Not an effect
in itself but a powerful gimmick
, with the Quadrant, you can perform visual illusions with playing card boxes.
The gimmick allows for several transformations: a color changing box; a vanishing card box where the box disappears and you’re left with the deck of cards; and a shrinking box. Most intriguing, you can apparently turn a card box inside out (the box is found to be white on the outside and the printing inside). All of the effects are visual and the gimmick itself takes up almost no space. Once you perform the change, you can take out the cards and go into a card trick
. The transformations are fast as are the resulting routines. You pretty much bring out your cards in their box and then the box quickly, almost instantaneously, changes.
The gimmick is a high quality prop. It’s not made from regular playing cards but a plastic material that should be quite durable. The gimmick is available in red and blue versions for red or blue Bicycle card boxes. While the kit comes with the gimmick itself, it also includes materials for altering a playing card that you will need to perform. All you need is a glue stick and a couple of playing cards and the process shouldn’t take more than ten minutes. There’s no cutting or need for any special tools.

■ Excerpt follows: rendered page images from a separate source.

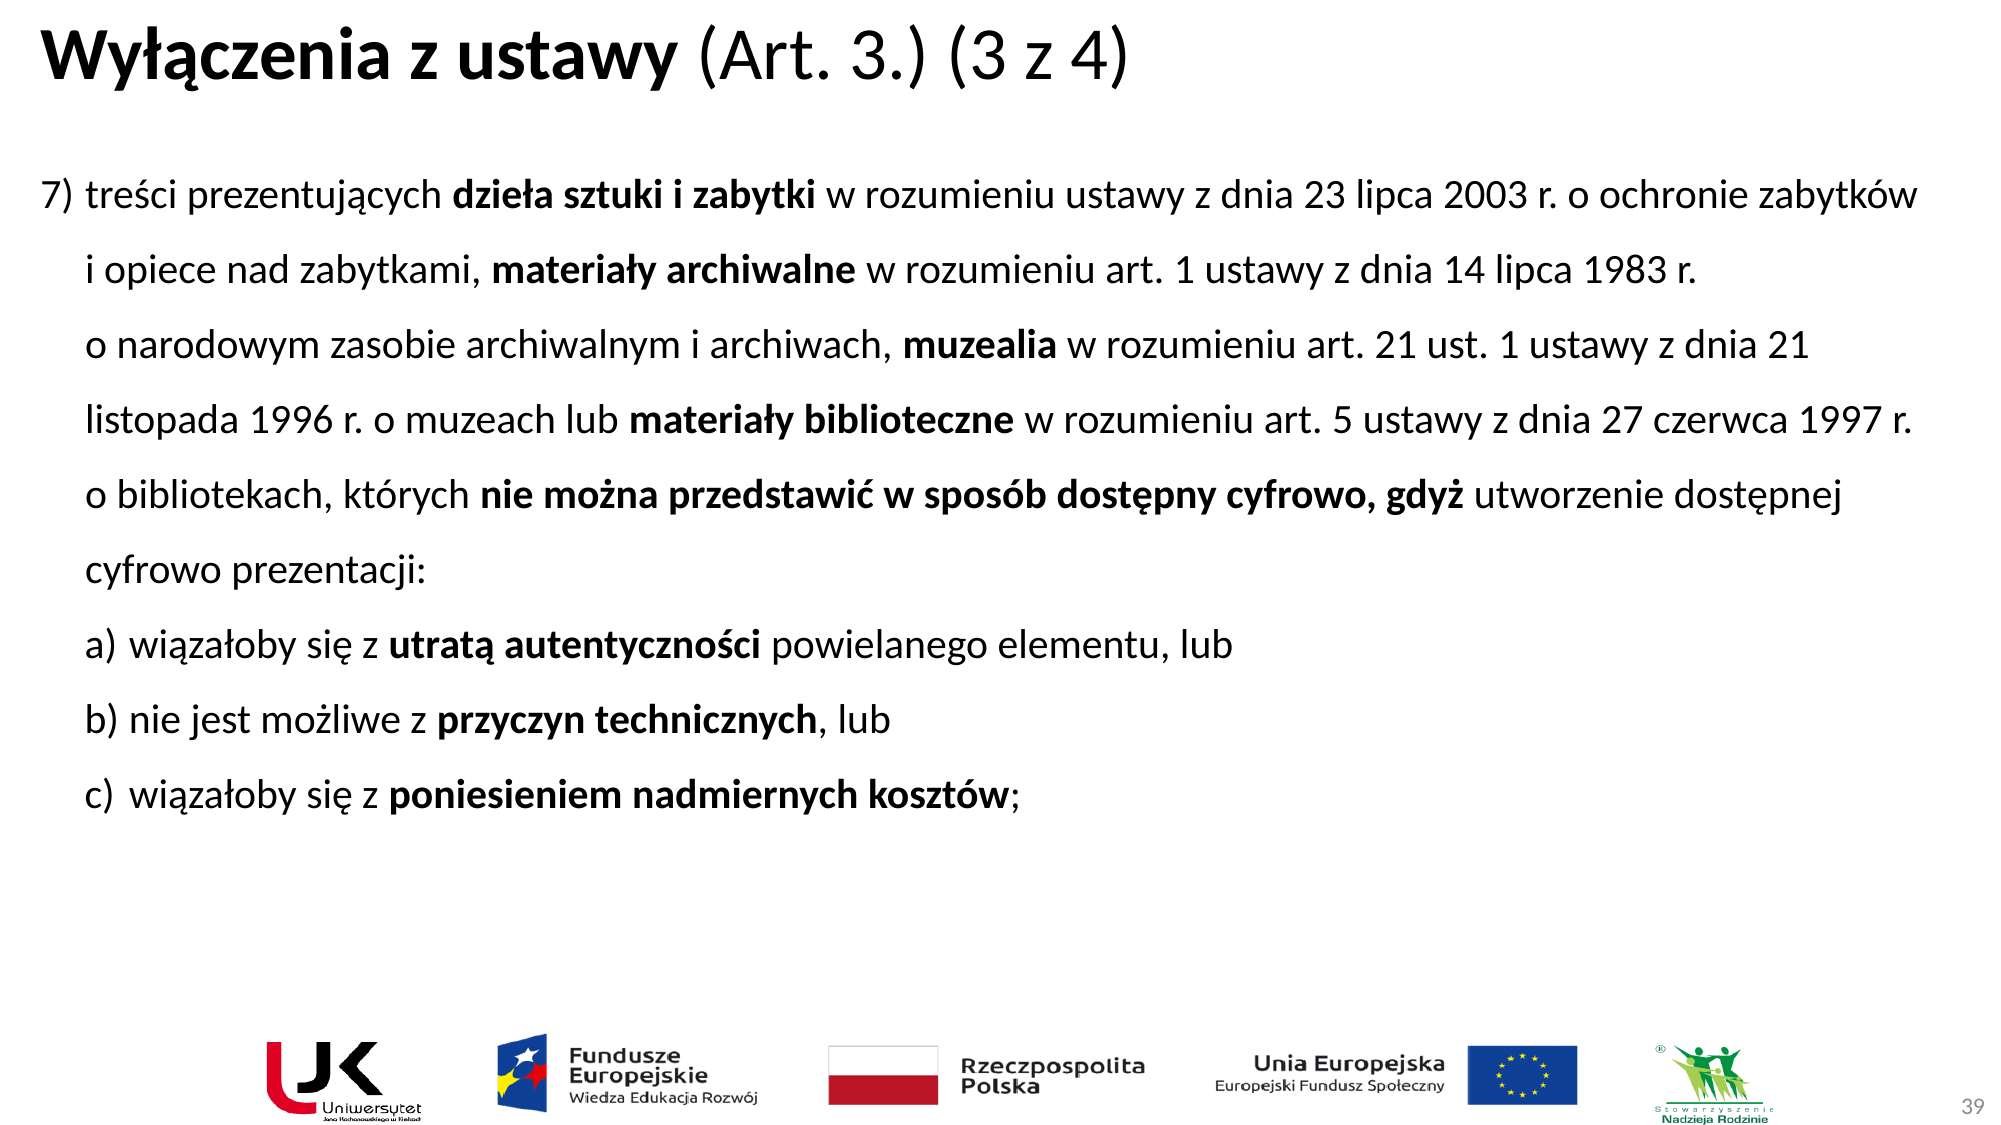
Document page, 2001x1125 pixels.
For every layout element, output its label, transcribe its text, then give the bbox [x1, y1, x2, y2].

slide_number 39 [1832, 1087, 2000, 1123]
title Wyłączenia z ustawy (Art. 3.) (3 z 4) [40, 0, 1551, 68]
text_box treści prezentujących dzieła sztuki i zabytki w rozumieniu ustawy z dnia 23 lipca 2003 r. o ochronie zabytków i opiece nad zabytkami, materiały archiwalne w rozumieniu art. 1 ustawy z dnia 14 lipca 1983 r. o narodowym zasobie archiwalnym i archiwach, muzealia w rozumieniu art. 21 ust. 1 ustawy z dnia 21 listopada 1996 r. o muzeach lub materiały biblioteczne w rozumieniu art. 5 ustawy z dnia 27 czerwca 1997 r. o bibliotekach, których nie można przedstawić w sposób dostępny cyfrowo, gdyż utworzenie dostępnej cyfrowo prezentacji: wiązałoby się z utratą autentyczności powielanego elementu, lub nie jest możliwe z przyczyn technicznych, lub wiązałoby się z poniesieniem nadmiernych kosztów; [0, 134, 1938, 824]
picture [463, 1004, 1613, 1125]
picture [1655, 1044, 1774, 1125]
picture [266, 1042, 421, 1122]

The gimmick allows you to perform a nice vanishing box effect. You bring out a box of cards and with a fast motion of your hands - simply moving them up and then down or side to side - the box vanishes and you’re left holding the deck of cards. You can then show your hands empty and then hand the cards to a spectator. You’re not completely clean at this point but you have shown your hands empty.
In another effect: with a wave of your hand the card box can be transformed into a state that is best described as “inside out.” And the inverted box can be immediately handed out for examination. Likewise, in the “shrinking deck,” the card box appears to turn into a miniature deck of cards. During the color change, a red card box turns into a blue one (or vice versa depending on the gimmick that you are working with).
The DVD does a good job of teaching you everything that you need to know including the construction of the gimmick and working with it, and teaches several changes and cleanups and variations. Keep in mind that each transformation requires a minor alteration to the gimmick that is reversible but you won’t be able to use the gimmick for different changes in a single performance. It’s dedicated, for a time, to a single effect. In most cases, you can’t hand out the box immediately but there are various ways to clean up. The moves aren’t difficult to learn and perform but will take practice.
The handling requires you to generally make a fast motion with your hands to effect the change. My initial reaction is that the motion tells spectators that something, maybe something suspicious, is happening, and yes, there is something occurring - you’re changing the gimmick. On the other hand, after the “move,” the card box has changed. Am I being too critical or concerned? Only you can decide and I encourage you to watch the manufacturer’s video to see if you like the visual changes and determine whether they’ll work for you. Personally, I prefer David Regal’s “Sudden Deck” because the change to the box occurs in phases and there’s a story behind the transformation (click here
to read my review).
I think that some visual effects with a card box can dress up just about any card effect. Quadrant may be worth the look.